Più del 30% degli italiani sopra i 65 anni soffre di dolori legati ad artrosi. Una patologia legata ad un danno delle articolazioni che non dipende soltanto dall’invecchiamento ma si associa ad altri fattori di rischio. 

“Il primo di questi, purtroppo non modificabile, è la familiarità, quindi la presenza in famiglia di altri casi di artrosi, e anche il genere femminile, le donne, infatti, tendono a sviluppare un quadro di artrosi più precoce e severo rispetto agli uomini. Un fattore di rischio su cui, invece, è possibile intervenire è il peso: obesità e sovrappeso aumentano la possibilità di artrosi”, spiega il professor Carlo Selmi responsabile di Reumatologia e Immunologia Clinica in Humanitas e docente di Humanitas University, intervistato da Elisir su Rai3.

Il principale sintomo dellartrosi: il dolore alle articolazioni

“Il principale criterio che permette di riconoscere l’artrosi è il dolore alle articolazioni, principalmente legato al loro utilizzo o al carico e associato a una breve rigidità mattutina, per esempio alle dita della mano, che impedisce di impugnare correttamente una penna. Se però questo tipo di rigidità si prolunga oltre i 30-60 minuti, allora potrebbe far sospettare la presenza di una malattia infiammatoria, come l’artrite, e non degenerativa, come l’artrosi”, continua il professor Selmi.

“Il dolore legato all’artrosi è cronico e aumenta subdolamente permanendo nel corso degli anni, e tende a peggiorare fino all’impedimento delle normali attività dell’articolazione. È un dolore che peggiora con luso e il carico: per esempio se parliamo di artrosi al ginocchio, un percorso in discesa su un sentiero di montagna è uno degli stimoli peggiori per quanto riguarda il dolore artrosico”.

Quali sono le tipologie di artrosi?

“L’artrosi può essere localizzata, dunque presente in determinati distretti, come quello della mano, dove le articolazioni più colpite sono quelle distali e la base del pollice, oppure generalizzata, se colpisce diversi distretti allo stesso tempo. L’artrosi localizzata è quella che si presenta più di frequente nelle persone più giovani, basti pensare all’artrosi del ginocchio, tipica degli sportivi; mentre l’artrosi generalizzata è più caratteristica dell’invecchiamento. 
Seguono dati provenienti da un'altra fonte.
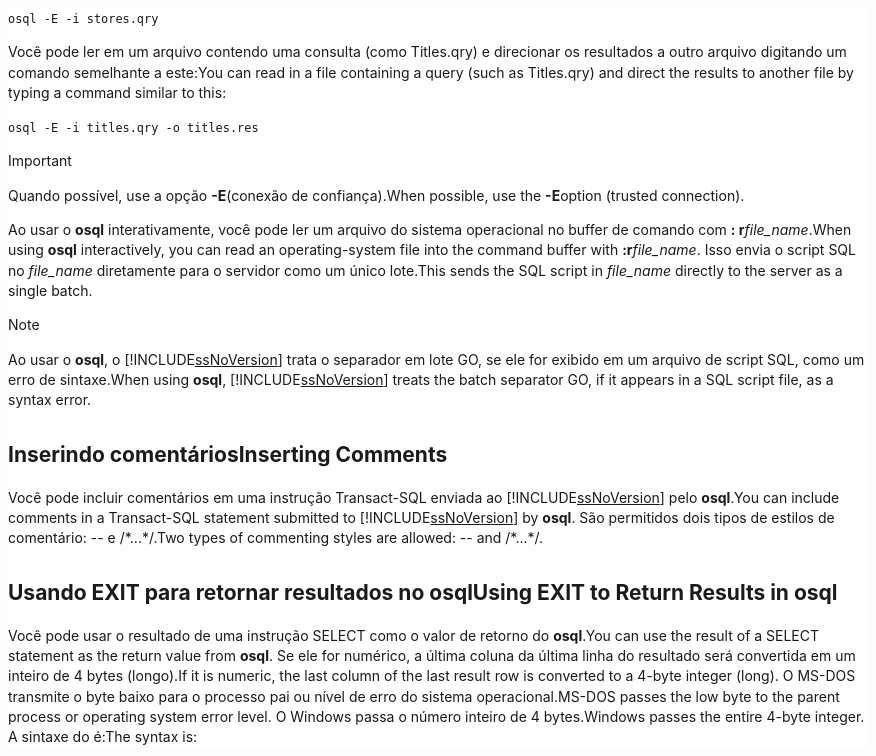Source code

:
```  
osql -E -i stores.qry  
```  
  
 <span data-ttu-id="89f46-280">Você pode ler em um arquivo contendo uma consulta (como Titles.qry) e direcionar os resultados a outro arquivo digitando um comando semelhante a este:</span><span class="sxs-lookup"><span data-stu-id="89f46-280">You can read in a file containing a query (such as Titles.qry) and direct the results to another file by typing a command similar to this:</span></span>  
  
```  
osql -E -i titles.qry -o titles.res  
```  
  
> [!IMPORTANT]  
>  <span data-ttu-id="89f46-281">Quando possível, use a opção **-E**(conexão de confiança).</span><span class="sxs-lookup"><span data-stu-id="89f46-281">When possible, use the **-E**option (trusted connection).</span></span>  
  
 <span data-ttu-id="89f46-282">Ao usar o **osql** interativamente, você pode ler um arquivo do sistema operacional no buffer de comando com **: r**_file_name_.</span><span class="sxs-lookup"><span data-stu-id="89f46-282">When using **osql** interactively, you can read an operating-system file into the command buffer with **:r**_file_name_.</span></span> <span data-ttu-id="89f46-283">Isso envia o script SQL no *file_name* diretamente para o servidor como um único lote.</span><span class="sxs-lookup"><span data-stu-id="89f46-283">This sends the SQL script in *file_name* directly to the server as a single batch.</span></span>  
  
> [!NOTE]  
>  <span data-ttu-id="89f46-284">Ao usar o **osql**, o [!INCLUDE[ssNoVersion](../includes/ssnoversion-md.md)] trata o separador em lote GO, se ele for exibido em um arquivo de script SQL, como um erro de sintaxe.</span><span class="sxs-lookup"><span data-stu-id="89f46-284">When using **osql**, [!INCLUDE[ssNoVersion](../includes/ssnoversion-md.md)] treats the batch separator GO, if it appears in a SQL script file, as a syntax error.</span></span>  
  
## <a name="inserting-comments"></a><span data-ttu-id="89f46-285">Inserindo comentários</span><span class="sxs-lookup"><span data-stu-id="89f46-285">Inserting Comments</span></span>  
 <span data-ttu-id="89f46-286">Você pode incluir comentários em uma instrução Transact-SQL enviada ao [!INCLUDE[ssNoVersion](../includes/ssnoversion-md.md)] pelo **osql**.</span><span class="sxs-lookup"><span data-stu-id="89f46-286">You can include comments in a Transact-SQL statement submitted to [!INCLUDE[ssNoVersion](../includes/ssnoversion-md.md)] by **osql**.</span></span> <span data-ttu-id="89f46-287">São permitidos dois tipos de estilos de comentário: -- e /\*...\*/.</span><span class="sxs-lookup"><span data-stu-id="89f46-287">Two types of commenting styles are allowed: -- and /\*...\*/.</span></span>  
  
## <a name="using-exit-to-return-results-in-osql"></a><span data-ttu-id="89f46-288">Usando EXIT para retornar resultados no osql</span><span class="sxs-lookup"><span data-stu-id="89f46-288">Using EXIT to Return Results in osql</span></span>  
 <span data-ttu-id="89f46-289">Você pode usar o resultado de uma instrução SELECT como o valor de retorno do **osql**.</span><span class="sxs-lookup"><span data-stu-id="89f46-289">You can use the result of a SELECT statement as the return value from **osql**.</span></span> <span data-ttu-id="89f46-290">Se ele for numérico, a última coluna da última linha do resultado será convertida em um inteiro de 4 bytes (longo).</span><span class="sxs-lookup"><span data-stu-id="89f46-290">If it is numeric, the last column of the last result row is converted to a 4-byte integer (long).</span></span> <span data-ttu-id="89f46-291">O MS-DOS transmite o byte baixo para o processo pai ou nível de erro do sistema operacional.</span><span class="sxs-lookup"><span data-stu-id="89f46-291">MS-DOS passes the low byte to the parent process or operating system error level.</span></span> <span data-ttu-id="89f46-292">O Windows passa o número inteiro de 4 bytes.</span><span class="sxs-lookup"><span data-stu-id="89f46-292">Windows passes the entire 4-byte integer.</span></span> <span data-ttu-id="89f46-293">A sintaxe do é:</span><span class="sxs-lookup"><span data-stu-id="89f46-293">The syntax is:</span></span>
L’artrosi si distingue anche in primitiva, dunque priva di una causa che possa spiegare il meccanismo di degenerazione dell’articolazione, o secondaria, ossia dipendente da una causa specifica, per esempio anatomica, che comporta un cattivo allineamento delle articolazioni. 
Il distretto più frequentemente colpito dall’artrosi è la colonna vertebrale, in particolare nel tratto cervicale e in quello lombare. Ma sono anche molto frequenti l’artrosi del ginocchio e quella delle anche e delle mani”, approfondisce lo specialista.

Artrosi: quali esami fare per la diagnosi?

“L’esame principale per diagnosticare l’artrosi è la radiografia semplice dell’articolazione in carico, che consente di valutare se i due capi ossei all’interno dell’articolazione siano particolarmente ravvicinati. Ma sono utili anche una serie di altre indagini per escludere diverse forme di infiammazione, come l’artrite. 

In altri casi, come per esempio per un sospetto di artrosi alla spalla, che potrebbe essere facilmente confusa con un dolore tendineo, alla radiografia si aggiungono l’ecografia e la risonanza magnetica”. 

I possibili trattamenti per lartrosi

“La terapia dell’artrosi ha l’obiettivo di ridurre il dolore e permettere il corretto funzionamento dell’arto. Quando si parla di antinfiammatori non si parla di una cura vera e propria, perché non consentono di riportare l’articolazione allo stato originario ma il loro utilizzo – sempre sotto controllo medico e se non si riscontrano controindicazioni – permette di controllare i sintomi. Per quanto riguarda questo aspetto, inoltre, sono in fase di sviluppo nuove e innovative terapie per il controllo del dolore, che prevedono l’uso di farmaci biologici a oggi non disponibili però in Italia.

L’obiettivo del trattamento dell’artrosi è sempre la riduzione del dolore e il mantenimento delle funzioni nella vita quotidiana, dunque il primo passo prevede l’utilizzo di farmaci antidolorifici più leggeri, come il paracetamolo, o un utilizzo oculato di antinfiammatori. Poi, se la situazione risulta più severa, si può ricorrere a terapie infiltrative, come quelle a base di acido ialuronico, fino ad arrivare a trattamenti di interesse ortopedico, come quelli rigenerativi, o alla chirurgia protesica”, conclude il professor Selmi.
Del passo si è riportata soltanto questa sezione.